**WHAT IS REQUIRED**
Starting at the first line of the records and stopping at the line that contains "produits typiques sardinian", transcribe every line exactly and leave out the pictures.

**** INFORMATION PROVIDED

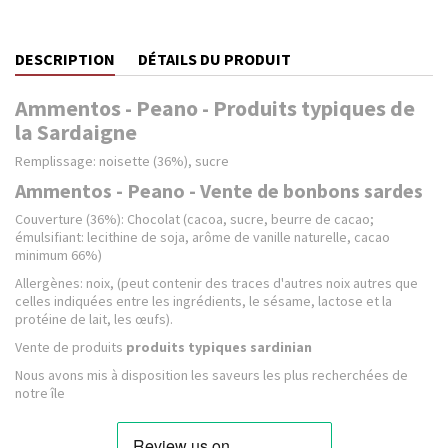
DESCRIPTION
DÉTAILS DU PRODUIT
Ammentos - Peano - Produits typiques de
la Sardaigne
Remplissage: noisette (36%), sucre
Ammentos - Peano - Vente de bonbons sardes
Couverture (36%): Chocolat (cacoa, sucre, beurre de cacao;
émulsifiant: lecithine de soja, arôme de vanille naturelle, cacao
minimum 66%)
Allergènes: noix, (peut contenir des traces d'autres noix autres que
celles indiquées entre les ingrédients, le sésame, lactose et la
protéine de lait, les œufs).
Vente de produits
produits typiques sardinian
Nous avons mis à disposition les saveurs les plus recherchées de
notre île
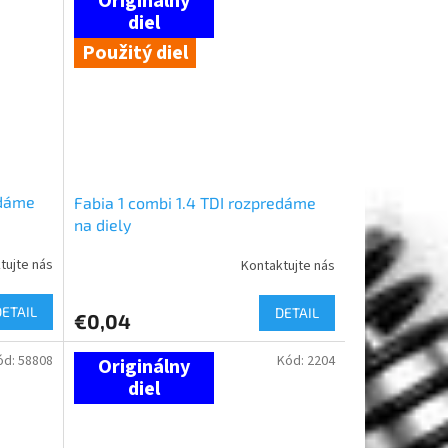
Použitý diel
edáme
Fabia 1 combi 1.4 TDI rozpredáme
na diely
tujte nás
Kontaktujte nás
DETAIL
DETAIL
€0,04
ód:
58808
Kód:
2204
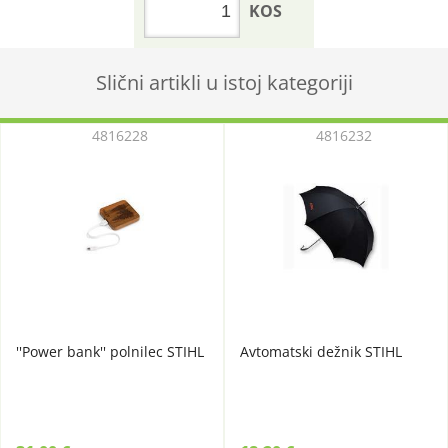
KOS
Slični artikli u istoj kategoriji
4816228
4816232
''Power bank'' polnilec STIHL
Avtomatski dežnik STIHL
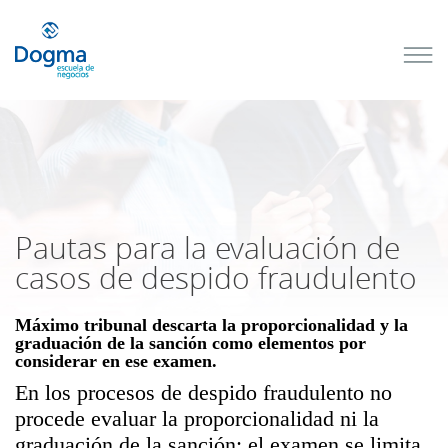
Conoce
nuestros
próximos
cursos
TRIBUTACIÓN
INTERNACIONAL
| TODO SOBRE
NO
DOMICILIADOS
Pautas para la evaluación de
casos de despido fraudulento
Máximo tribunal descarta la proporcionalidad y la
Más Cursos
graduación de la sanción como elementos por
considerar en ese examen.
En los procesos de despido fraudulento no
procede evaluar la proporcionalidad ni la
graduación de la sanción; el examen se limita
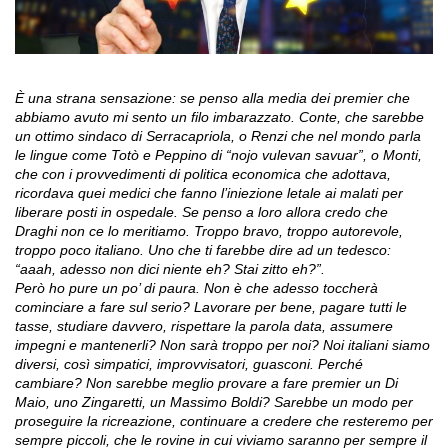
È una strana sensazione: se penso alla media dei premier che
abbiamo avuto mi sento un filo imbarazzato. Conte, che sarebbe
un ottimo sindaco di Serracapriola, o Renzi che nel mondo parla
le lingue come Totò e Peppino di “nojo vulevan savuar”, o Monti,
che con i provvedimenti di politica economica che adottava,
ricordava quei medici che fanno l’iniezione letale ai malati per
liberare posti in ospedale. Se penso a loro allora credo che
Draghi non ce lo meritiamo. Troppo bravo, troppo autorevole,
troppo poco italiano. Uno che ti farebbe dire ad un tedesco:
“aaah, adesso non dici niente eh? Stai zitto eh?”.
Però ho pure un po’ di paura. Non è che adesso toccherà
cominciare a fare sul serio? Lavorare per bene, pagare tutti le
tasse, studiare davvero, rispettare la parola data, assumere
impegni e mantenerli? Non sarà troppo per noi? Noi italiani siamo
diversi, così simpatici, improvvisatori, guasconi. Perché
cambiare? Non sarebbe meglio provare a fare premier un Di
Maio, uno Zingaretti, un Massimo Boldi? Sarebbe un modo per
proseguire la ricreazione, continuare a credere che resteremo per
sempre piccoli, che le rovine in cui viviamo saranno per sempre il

********

**EXERCISE SOLUTION**
DESCRIPTION
DÉTAILS DU PRODUIT
Ammentos - Peano - Produits typiques de
la Sardaigne
Remplissage: noisette (36%), sucre
Ammentos - Peano - Vente de bonbons sardes
Couverture (36%): Chocolat (cacoa, sucre, beurre de cacao;
émulsifiant: lecithine de soja, arôme de vanille naturelle, cacao
minimum 66%)
Allergènes: noix, (peut contenir des traces d'autres noix autres que
celles indiquées entre les ingrédients, le sésame, lactose et la
protéine de lait, les œufs).
Vente de produits
produits typiques sardinian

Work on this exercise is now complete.